The pallbearers gathered on the sidewalk, their hands gripping the flower-strewn casket and their heads capped with bowler hats. One man hoisted a sign in the air. It was shaped like a tombstone, but read a bit like a death certificate. It diagnosed the building’s cause of death as heartsickness, compounded by years of neglect.

It was February 14, 1994—“a Valentine’s Day heartbreak,” the Los Angeles Times reported, for Hollywood preservationists watching a beloved outpost of a restaurant chain tumble down before their eyes. The crowd, donning jaunty chapeaus, had assembled amid the rattling chorus of tractors, bulldozers, and drills to mourn the loss of the Brown Derby restaurant on Vine Street.

Many locations of the iconic California chain were known for a kooky architectural conceit: restaurants in the shape of brown hats. The Vine Street eatery looked bland by comparison—though a hat-shaped sign did glow atop the roof—but it was particularly famous for what happened inside the wood-paneled dining room. There, gossip flowed like water. Agents and reporters had hobnobbed over cocktails; Marlene Dietrich once strolled through the restaurant in deliciously scandalizing slacks; Clark Gable wooed Carole Lombard in a cozy booth, over brimming drinks and hearty meat swimming in sauce.

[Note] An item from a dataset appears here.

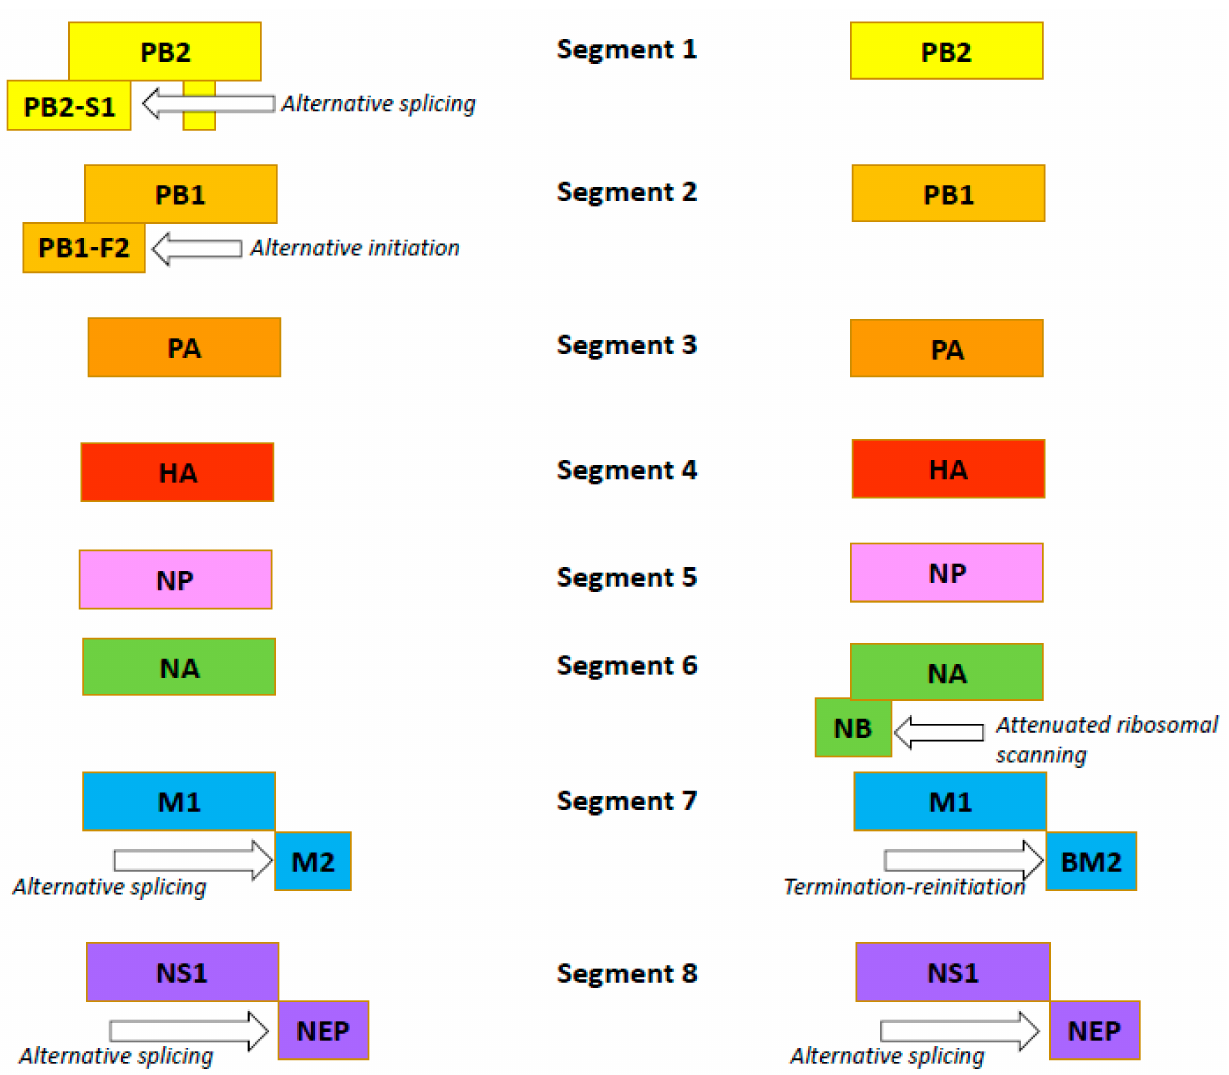
Figure 2. Organization of the influenza A (the left side) and B (the right side) viruses’ genomes. Hemagglutinin is the main influenza virus surface glycoprotein. It is responsible for viral attachment and host cell entry via interaction with sialic acid. The functional HA unit is a homotrimer, with each monomer comprised of two domains, HA1 and HA2, linked by a disulfide bond. HA2 forms the membrane anchor and the long alpha-helix ‘stem’ or ‘stalk’, and HA1 forms the distal globular head that contains the receptor binding site (RBS) and the majority of the antigenic sites [70]. The head domain of HA contains four immunodominant, highly variable antigenic sites: the 120 loop; the 150 loop; the 160 loop; and the 190 helix. These are the main targets of neutralizing antibodies and are subject to antigenic drift. Neutralizing antibodies prevent infection by blocking interaction between the RBS (in the head of HA) and sialic acid receptors (on host cells). The blocking of HA attachment to the cell occurs through the interaction between the antibody’s Fab fragment and the HA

Many Brown Derby restaurants, like this one, on Wilshire, were shaped like hats.
Many Brown Derby restaurants, like this one, on Wilshire, were shaped like hats. Hirz/Getty Images

Demolition had been progressing for the past few weeks. It wasn’t exactly a surprise. A lease dispute had prompted the restaurant to stop serving nearly a decade earlier. While it sat shuttered, the building was badly damaged by a series of fires; then, when it was shaken by the Northridge earthquake—which splintered freeways, exploded gas mains, and killed dozens of people in January 1994— local officials deemed it beyond repair. “We tried to save the building, but the Building and Safety Department declared in an imminent hazard, and a threat to public safety,” Councilwoman Jackie Goldberg told the L.A. Times.

The protestors weren’t having it. Preservationists worried that demolitions were erasing the traces of Old Hollywood from the landscape, and stamping out the soul of the place in the process.

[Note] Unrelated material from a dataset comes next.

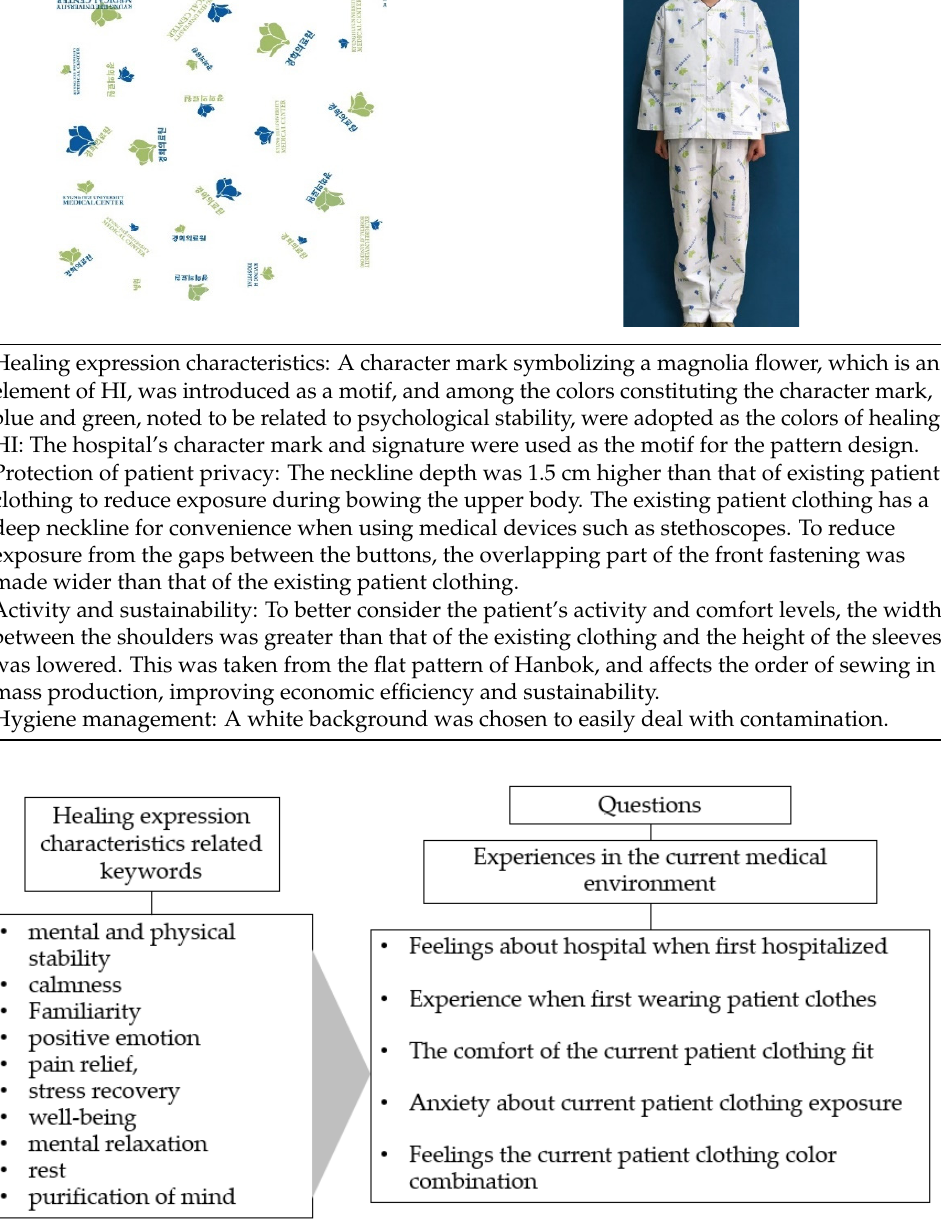
Figure 4. Questions used to elicit patients’ feeling about the current medical environment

They chose Valentine’s Day as a poignant moment to mourn, but their lovesick laments were too late. The building kept coming down. “It’s ironic that Disney World just contacted us about building a replica,” Christine O’Brien, a member of the Hollywood Heritage organization, told the L.A. Times a few days before the theatrical funeral. Once this restaurant was ripped down, the L.A. version would “exist only in fantasy,” O’Brien continued. “And isn’t that Hollywood?”